What is required
Since only the written part is wanted, repeat the records exactly and omit the pictures.

Data to process
■ ■ ■ ■ ■ ■ ■

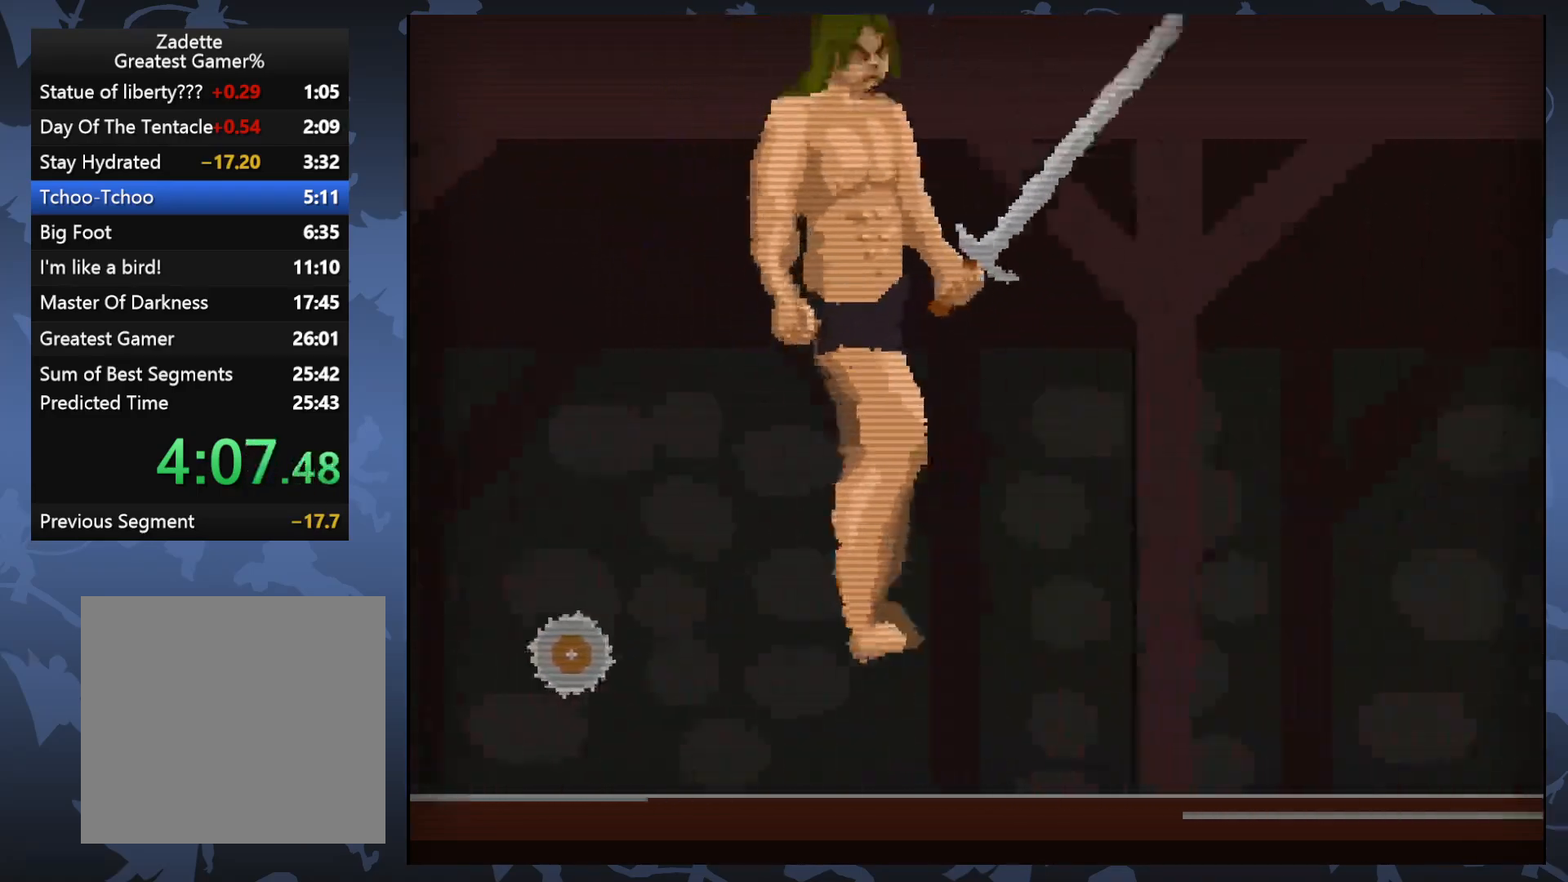
{"buttons": ["DPAD_RIGHT"], "events": []}
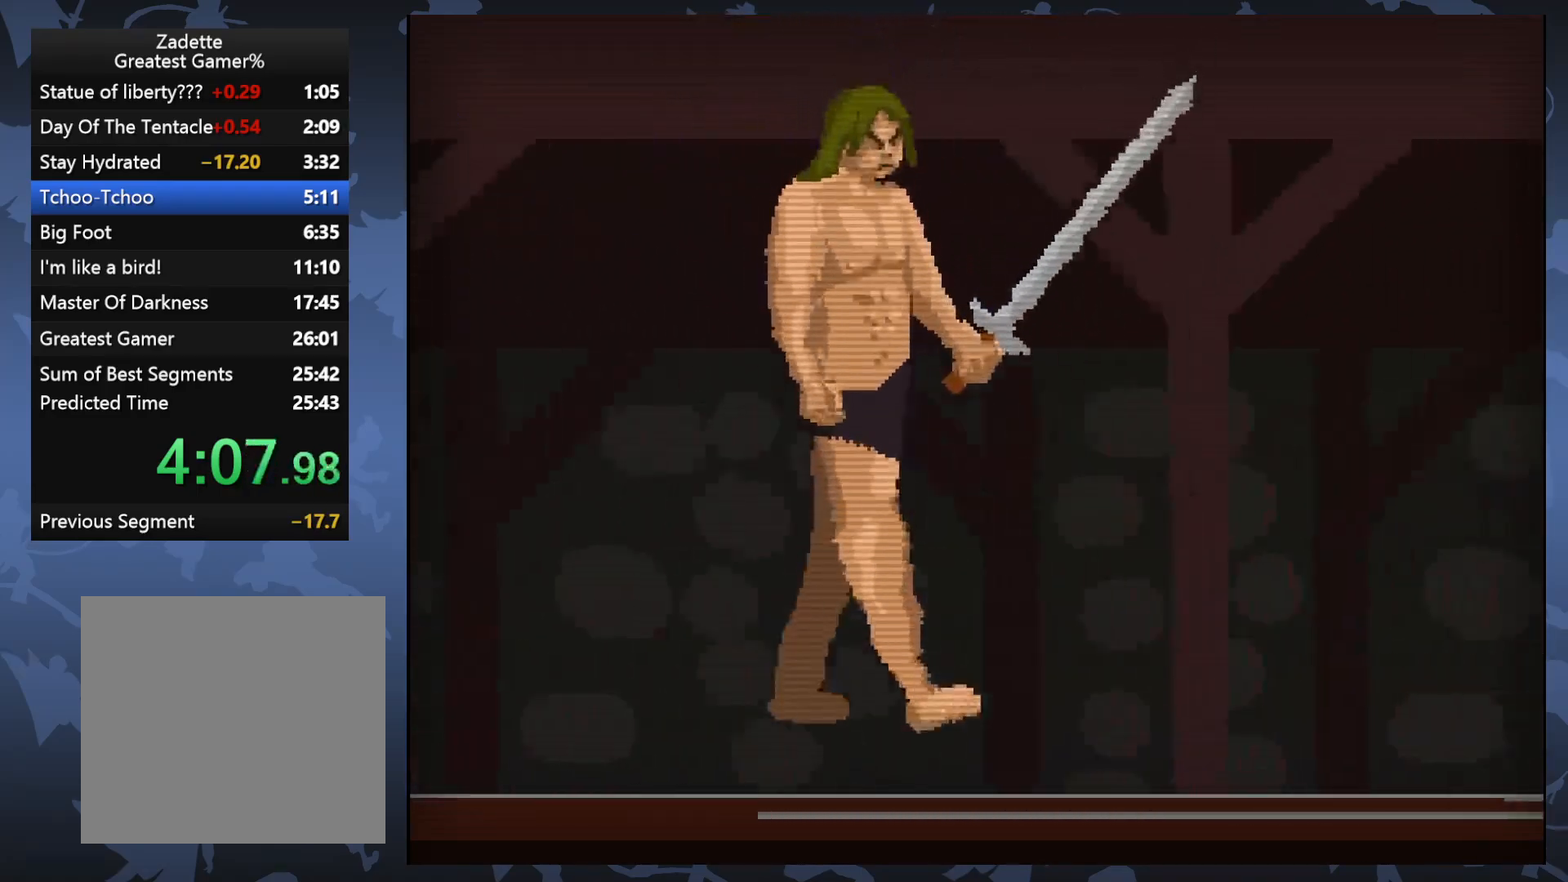
{"buttons": ["DPAD_RIGHT"], "events": []}
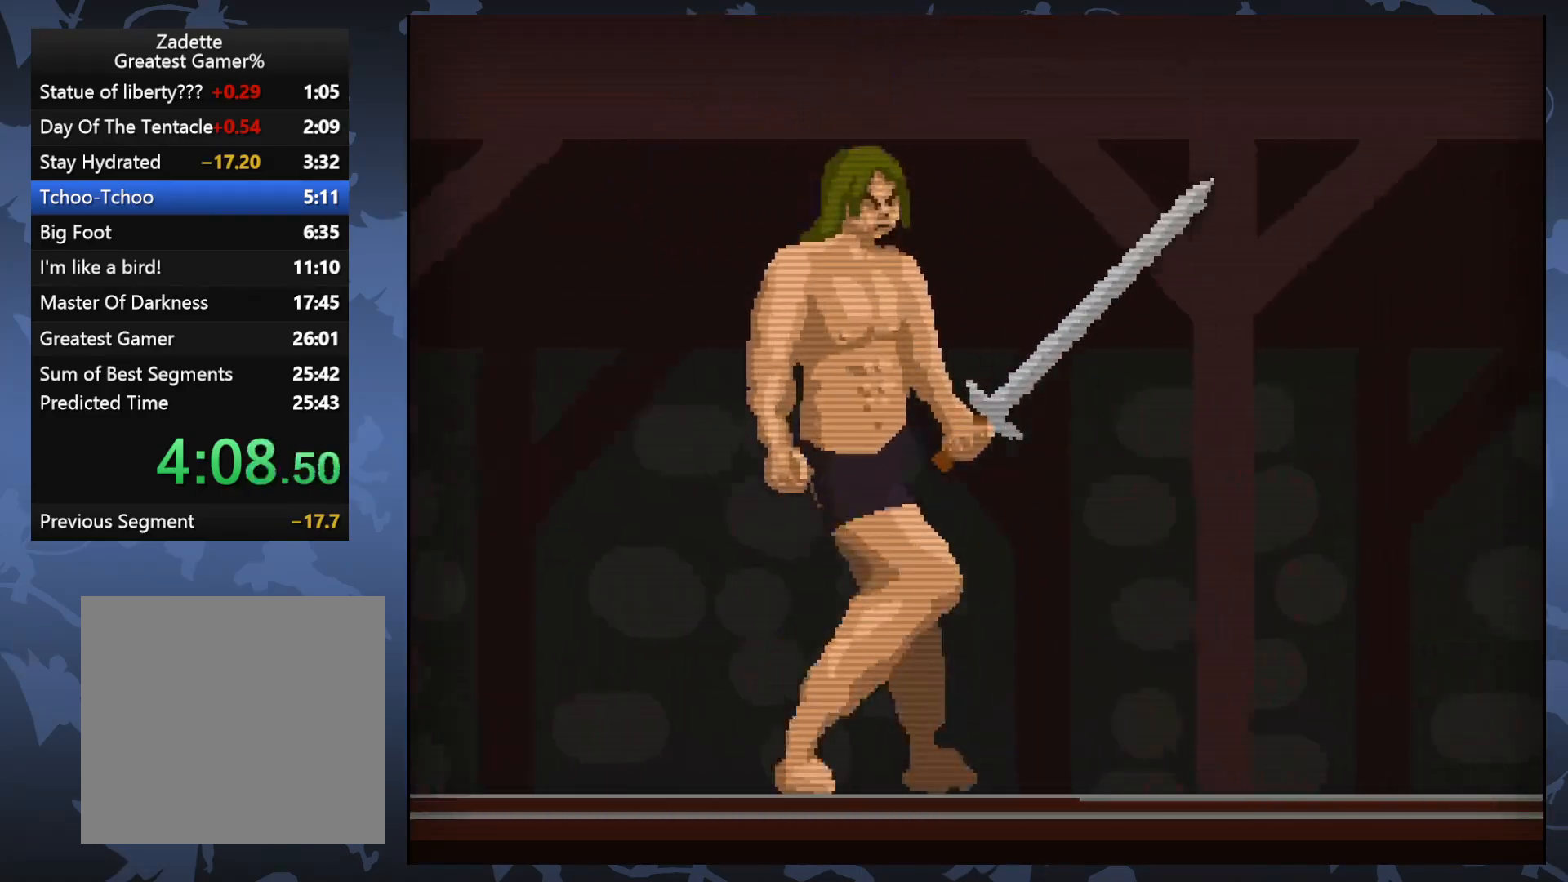
{"buttons": ["DPAD_RIGHT"], "events": []}
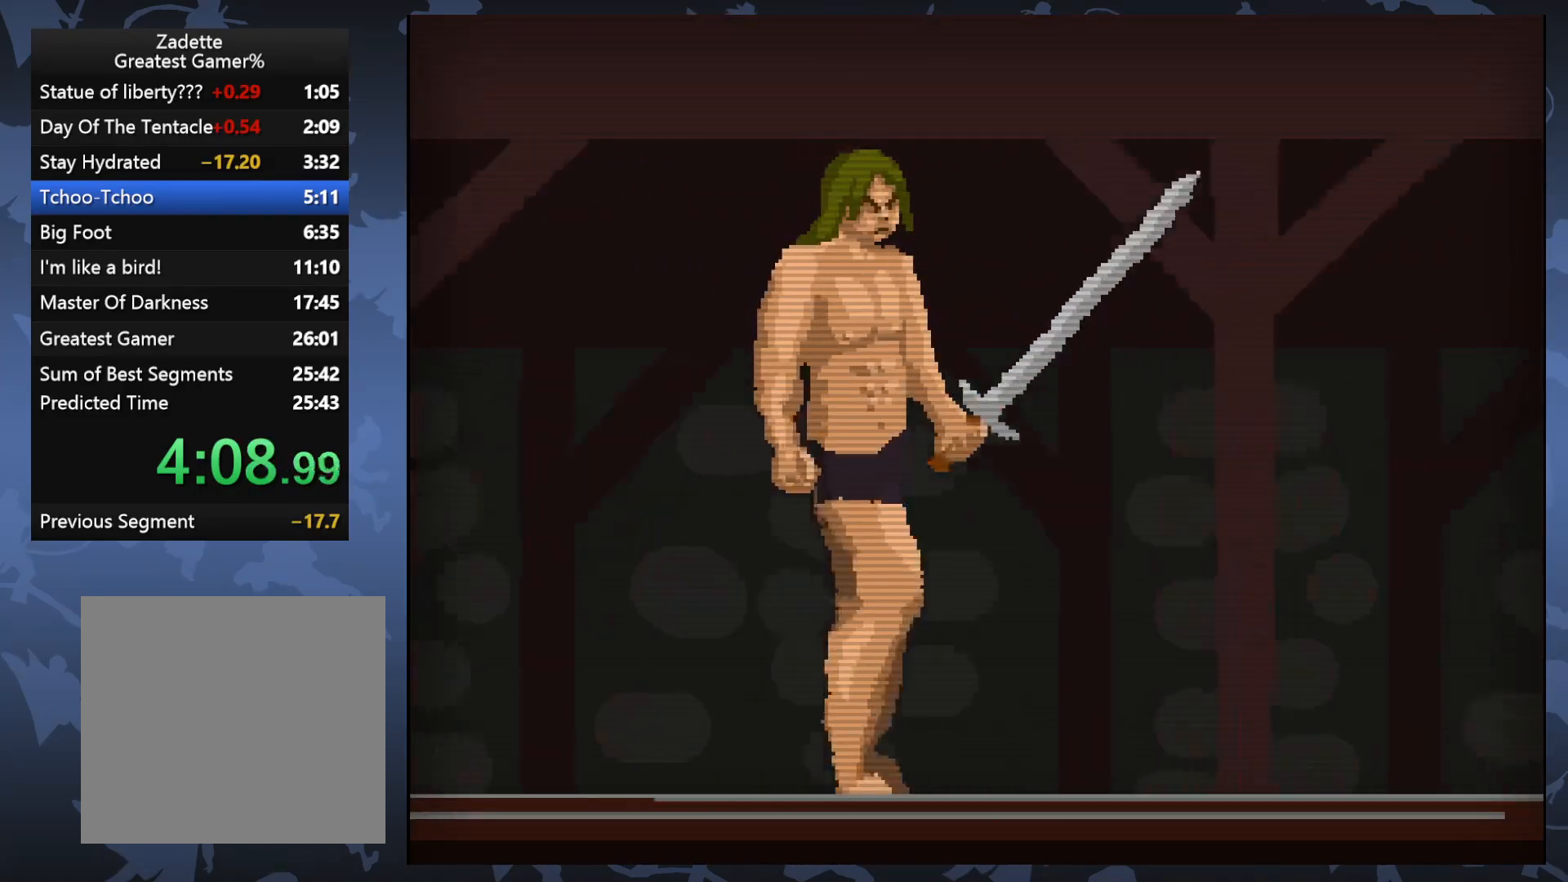
{"buttons": ["DPAD_RIGHT"], "events": []}
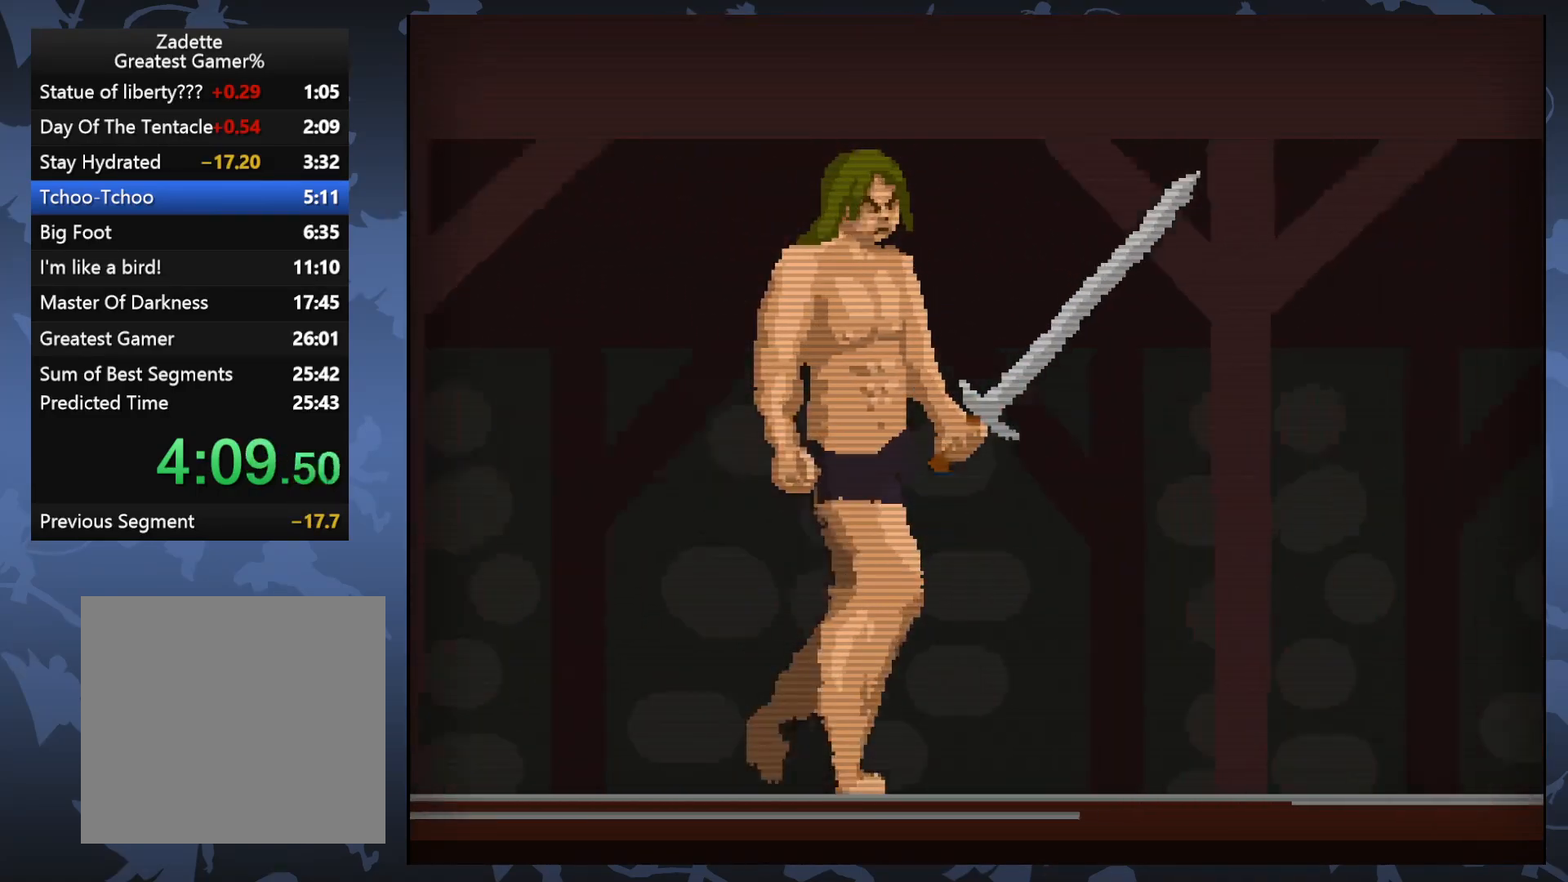
{"buttons": ["DPAD_RIGHT"], "events": []}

■ ■ ■ ■ ■ ■ ■

Result of this task
{"buttons": ["DPAD_RIGHT"], "events": []}
{"buttons": ["DPAD_RIGHT"], "events": []}
{"buttons": ["DPAD_RIGHT"], "events": []}
{"buttons": ["DPAD_RIGHT"], "events": []}
{"buttons": ["DPAD_RIGHT"], "events": []}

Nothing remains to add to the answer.